▶ Exercise instructions: Lay out every line of text in the data below as one numbered list, skipping blank lines. Leave the pictures out of your answer.

▶ Provided records:
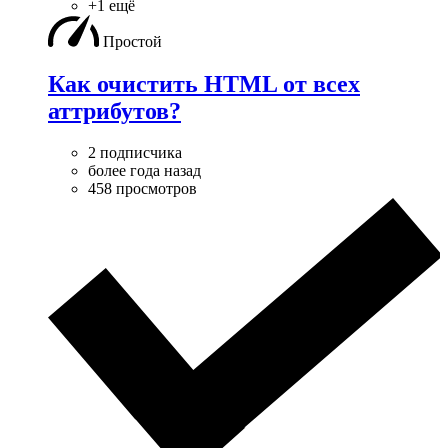
+1 ещё
Простой
Как очистить HTML от всех
аттрибутов?
2 подписчика
более года назад
458 просмотров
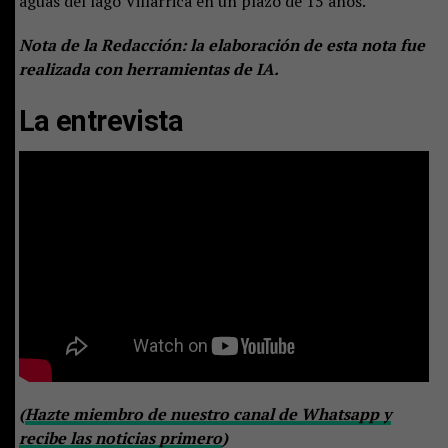
aguas del lago Villarrica en un plazo de 15 años.
Nota de la Redacción: la elaboración de esta nota fue
realizada con herramientas de IA.
La entrevista
(
Hazte miembro de nuestro canal de Whatsapp y
recibe las noticias primero
)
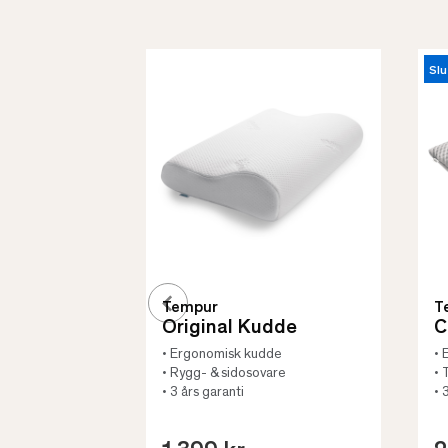
Slu
Tempur
T
Original Kudde
C
• Ergonomisk kudde
• 
• Rygg- & sidosovare
• 
• 3 års garanti
• 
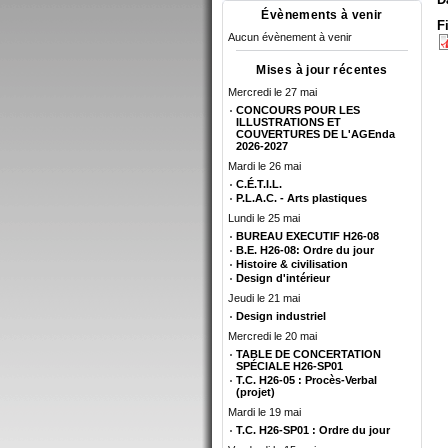
Évènements à venir
F
Aucun évènement à venir
Mises à jour récentes
Mercredi le 27 mai
CONCOURS POUR LES
ILLUSTRATIONS ET
COUVERTURES DE L'AGEnda
2026-2027
Mardi le 26 mai
C.É.T.I.L.
P.L.A.C. - Arts plastiques
Lundi le 25 mai
BUREAU EXECUTIF H26-08
B.E. H26-08: Ordre du jour
Histoire & civilisation
Design d'intérieur
Jeudi le 21 mai
Design industriel
Mercredi le 20 mai
TABLE DE CONCERTATION
SPÉCIALE H26-SP01
T.C. H26-05 : Procès-Verbal
(projet)
Mardi le 19 mai
T.C. H26-SP01 : Ordre du jour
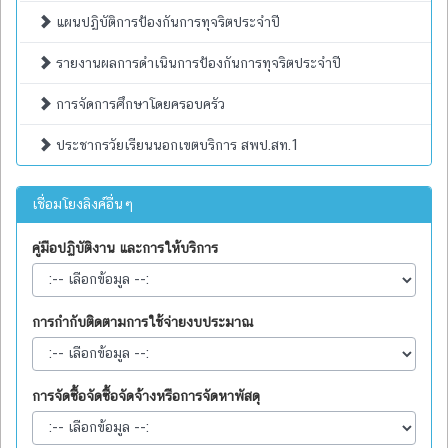
แผนปฏิบัติการป้องกันการทุจริตประจำปี
รายงานผลการดำเนินการป้องกันการทุจริตประจำปี
การจัดการศึกษาโดยครอบครัว
ประชากรวัยเรียนนอกเขตบริการ สพป.สท.1
เชื่อมโยงลิงค์อื่นๆ
คู่มือปฏิบัติงาน และการให้บริการ
การกำกับติดตามการใช้จ่ายงบประมาณ
การจัดซื้อจัดซื้อจัดจ้างหรือการจัดหาพัสดุ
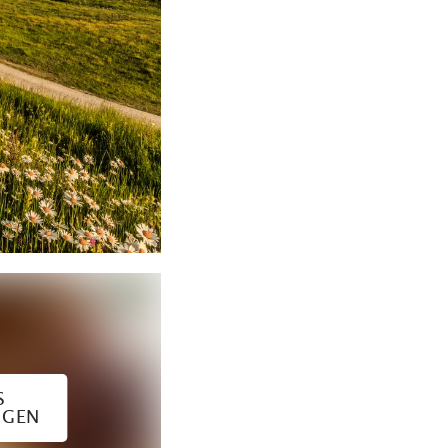
S
IGEN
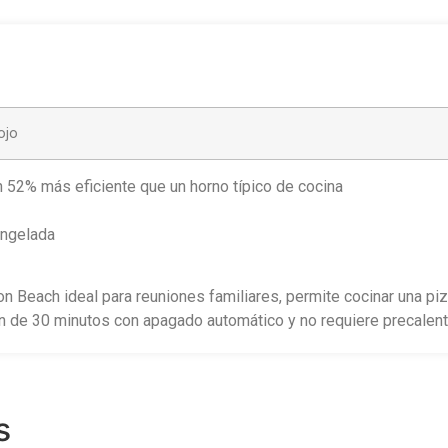
ojo
 52% más eficiente que un horno típico de cocina
ongelada
 Beach ideal para reuniones familiares, permite cocinar una piz
n de 30 minutos con apagado automático y no requiere precalen
s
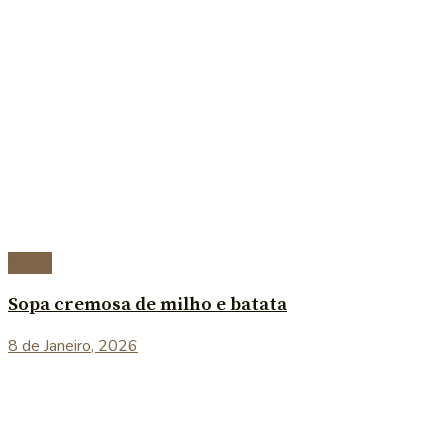
Sopas
Sopa cremosa de milho e batata
8 de Janeiro, 2026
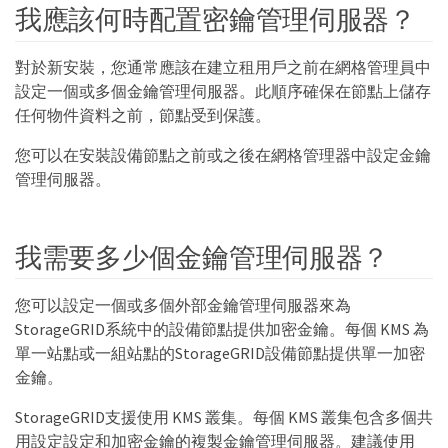
我應該何時配置密鑰管理伺服器？
對於新安裝，您通常應該在建立租用戶之前在網格管理員中
設定一個或多個金鑰管理伺服器。此順序確保在節點上儲存
任何物件資料之前，節點受到保護。
您可以在安裝設備節點之前或之後在網格管理器中設定金鑰
管理伺服器。
我需要多少個金鑰管理伺服器？
您可以設定一個或多個外部金鑰管理伺服器來為
StorageGRID系統中的設備節點提供加密金鑰。每個 KMS 為
單一站點或一組站點的StorageGRID設備節點提供單一加密
金鑰。
StorageGRID支援使用 KMS 叢集。每個 KMS 叢集包含多個共
用設定設定和加密金鑰的複製金鑰管理伺服器。建議使用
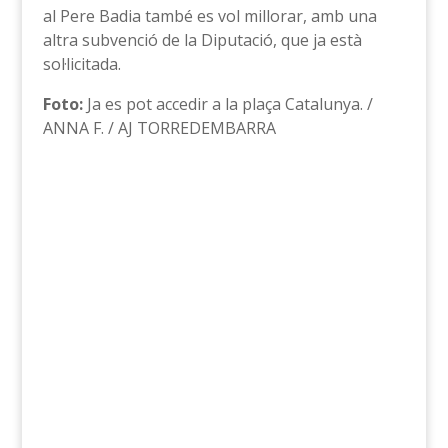
al Pere Badia també es vol millorar, amb una
altra subvenció de la Diputació, que ja està
sol·licitada.
Foto:
Ja es pot accedir a la plaça Catalunya. /
ANNA F. / AJ TORREDEMBARRA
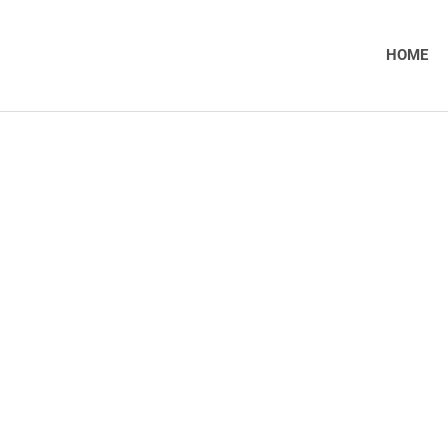
HOME
 Sie unseren Produktkata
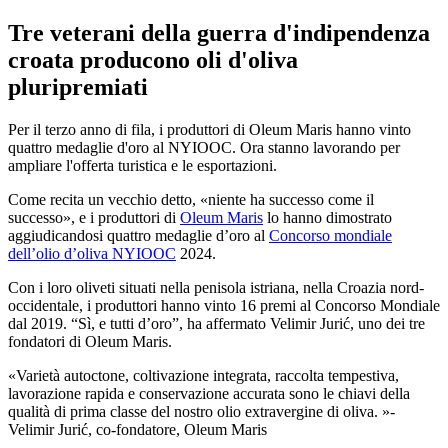
Tre veterani della guerra d'indipendenza
croata producono oli d'oliva
pluripremiati
Per il terzo anno di fila, i produttori di Oleum Maris hanno vinto
quattro medaglie d'oro al NYIOOC. Ora stanno lavorando per
ampliare l'offerta turistica e le esportazioni.
Come recita un vecchio detto,
«niente ha successo come il
successo», e i produttori di
Oleum Maris
lo hanno dimostrato
aggiudicandosi quattro medaglie d’oro al
Concorso mondiale
dell’olio d’oliva NYIOOC
2024.
Con i loro oliveti situati nella penisola istriana, nella Croazia nord-
occidentale, i produttori hanno vinto 16 premi al Concorso Mondiale
dal 2019.
“
Sì, e tutti d’oro”, ha affermato Velimir Jurić, uno dei tre
fondatori di Oleum Maris.
Varietà autoctone, coltivazione integrata, raccolta tempestiva,
lavorazione rapida e conservazione accurata sono le chiavi della
qualità di prima classe del nostro olio extravergine di oliva.
-
Velimir Jurić, co-fondatore, Oleum Maris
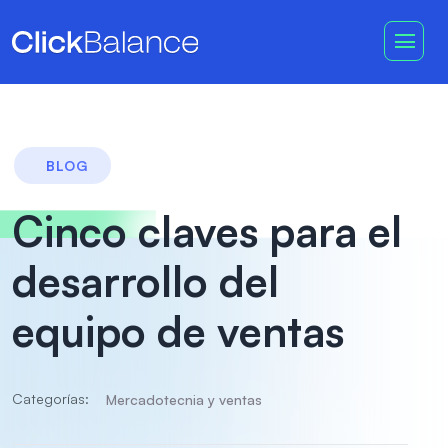
BLOG
Cinco claves para el
desarrollo del
equipo de ventas
Categorías:
Mercadotecnia y ventas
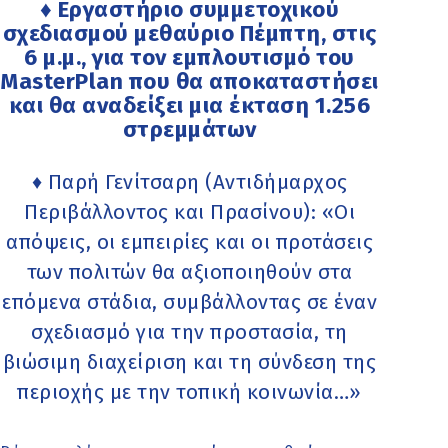
♦ Εργαστήριο συμμετοχικού
σχεδιασμού μεθαύριο Πέμπτη, στις
6 μ.μ., για τον εμπλουτισμό του
MasterPlan που θα αποκαταστήσει
και θα αναδείξει μια έκταση 1.256
στρεμμάτων
♦ Παρή Γενίτσαρη (Αντιδήμαρχος
Περιβάλλοντος και Πρασίνου): «Οι
απόψεις, οι εμπειρίες και οι προτάσεις
των πολιτών θα αξιοποιηθούν στα
επόμενα στάδια, συμβάλλοντας σε έναν
σχεδιασμό για την προστασία, τη
βιώσιμη διαχείριση και τη σύνδεση της
περιοχής με την τοπική κοινωνία…»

▶ Solution for this problem:
1. +1 ещё
2. Простой
3. Как очистить HTML от всех
4. аттрибутов?
5. 2 подписчика
6. более года назад
7. 458 просмотров
8. aguas del lago Villarrica en un plazo de 15 años.
9. Nota de la Redacción: la elaboración de esta nota fue
10. realizada con herramientas de IA.
11. La entrevista
12. (
13. Hazte miembro de nuestro canal de Whatsapp y
14. recibe las noticias primero
15. )
16. Slu
17. Tempur
18. T
19. Original Kudde
20. C
21. • Ergonomisk kudde
22. • 
23. • Rygg- & sidosovare
24. • 
25. • 3 års garanti
26. • 
27. Évènements à venir
28. F
29. Aucun évènement à venir
30. Mises à jour récentes
31. Mercredi le 27 mai
32. CONCOURS POUR LES
33. ILLUSTRATIONS ET
34. COUVERTURES DE L'AGEnda
35. 2026-2027
36. Mardi le 26 mai
37. C.É.T.I.L.
38. P.L.A.C. - Arts plastiques
39. Lundi le 25 mai
40. BUREAU EXECUTIF H26-08
41. B.E. H26-08: Ordre du jour
42. Histoire & civilisation
43. Design d'intérieur
44. Jeudi le 21 mai
45. Design industriel
46. Mercredi le 20 mai
47. TABLE DE CONCERTATION
48. SPÉCIALE H26-SP01
49. T.C. H26-05 : Procès-Verbal
50. (projet)
51. Mardi le 19 mai
52. T.C. H26-SP01 : Ordre du jour
53. แผนปฏิบัติการป้องกันการทุจริตประจำปี
54. รายงานผลการดำเนินการป้องกันการทุจริตประจำปี
55. การจัดการศึกษาโดยครอบครัว
56. ประชากรวัยเรียนนอกเขตบริการ สพป.สท.1
57. เชื่อมโยงลิงค์อื่นๆ
58. คู่มือปฏิบัติงาน และการให้บริการ
59. การกำกับติดตามการใช้จ่ายงบประมาณ
60. การจัดซื้อจัดซื้อจัดจ้างหรือการจัดหาพัสดุ
61. S
62. IGEN
63. ojo
64.  52% más eficiente que un horno típico de cocina
65. ongelada
66.  Beach ideal para reuniones familiares, permite cocinar una piz
67. n de 30 minutos con apagado automático y no requiere precalen
68. s
69. Sopas
70. Sopa cremosa de milho e batata
71. 8 de Janeiro, 2026
72. 我應該何時配置密鑰管理伺服器？
73. 對於新安裝，您通常應該在建立租用戶之前在網格管理員中
74. 設定一個或多個金鑰管理伺服器。此順序確保在節點上儲存
75. 任何物件資料之前，節點受到保護。
76. 您可以在安裝設備節點之前或之後在網格管理器中設定金鑰
77. 管理伺服器。
78. 我需要多少個金鑰管理伺服器？
79. 您可以設定一個或多個外部金鑰管理伺服器來為
80. StorageGRID系統中的設備節點提供加密金鑰。每個 KMS 為
81. 單一站點或一組站點的StorageGRID設備節點提供單一加密
82. 金鑰。
83. StorageGRID支援使用 KMS 叢集。每個 KMS 叢集包含多個共
84. 用設定設定和加密金鑰的複製金鑰管理伺服器。建議使用
85. al Pere Badia també es vol millorar, amb una
86. altra subvenció de la Diputació, que ja està
87. sol·licitada.
88. Foto:
89. Ja es pot accedir a la plaça Catalunya. /
90. ANNA F. / AJ TORREDEMBARRA
91. HOME
92.  Sie unseren Produktkata
93. Tre veterani della guerra d'indipendenza
94. croata producono oli d'oliva
95. pluripremiati
96. Per il terzo anno di fila, i produttori di Oleum Maris hanno vinto
97. quattro medaglie d'oro al NYIOOC. Ora stanno lavorando per
98. ampliare l'offerta turistica e le esportazioni.
99. Come recita un vecchio detto,
100. «niente ha successo come il
101. successo», e i produttori di
102. Oleum Maris
103. lo hanno dimostrato
104. aggiudicandosi quattro medaglie d’oro al
105. Concorso mondiale
106. dell’olio d’oliva NYIOOC
107. 2024.
108. Con i loro oliveti situati nella penisola istriana, nella Croazia nord-
109. occidentale, i produttori hanno vinto 16 premi al Concorso Mondiale
110. dal 2019.
111. “
112. Sì, e tutti d’oro”, ha affermato Velimir Jurić, uno dei tre
113. fondatori di Oleum Maris.
114. Varietà autoctone, coltivazione integrata, raccolta tempestiva,
115. lavorazione rapida e conservazione accurata sono le chiavi della
116. qualità di prima classe del nostro olio extravergine di oliva.
117. -
118. Velimir Jurić, co-fondatore, Oleum Maris
119. BLOG
120. Cinco claves para el
121. desarrollo del
122. equipo de ventas
123. Categorías:
124. Mercadotecnia y ventas
125. ♦ Εργαστήριο συμμετοχικού
126. σχεδιασμού μεθαύριο Πέμπτη, στις
127. 6 μ.μ., για τον εμπλουτισμό του
128. MasterPlan που θα αποκαταστήσει
129. και θα αναδείξει μια έκταση 1.256
130. στρεμμάτων
131. ♦ Παρή Γενίτσαρη (Αντιδήμαρχος
132. Περιβάλλοντος και Πρασίνου): «Οι
133. απόψεις, οι εμπειρίες και οι προτάσεις
134. των πολιτών θα αξιοποιηθούν στα
135. επόμενα στάδια, συμβάλλοντας σε έναν
136. σχεδιασμό για την προστασία, τη
137. βιώσιμη διαχείριση και τη σύνδεση της
138. περιοχής με την τοπική κοινωνία…»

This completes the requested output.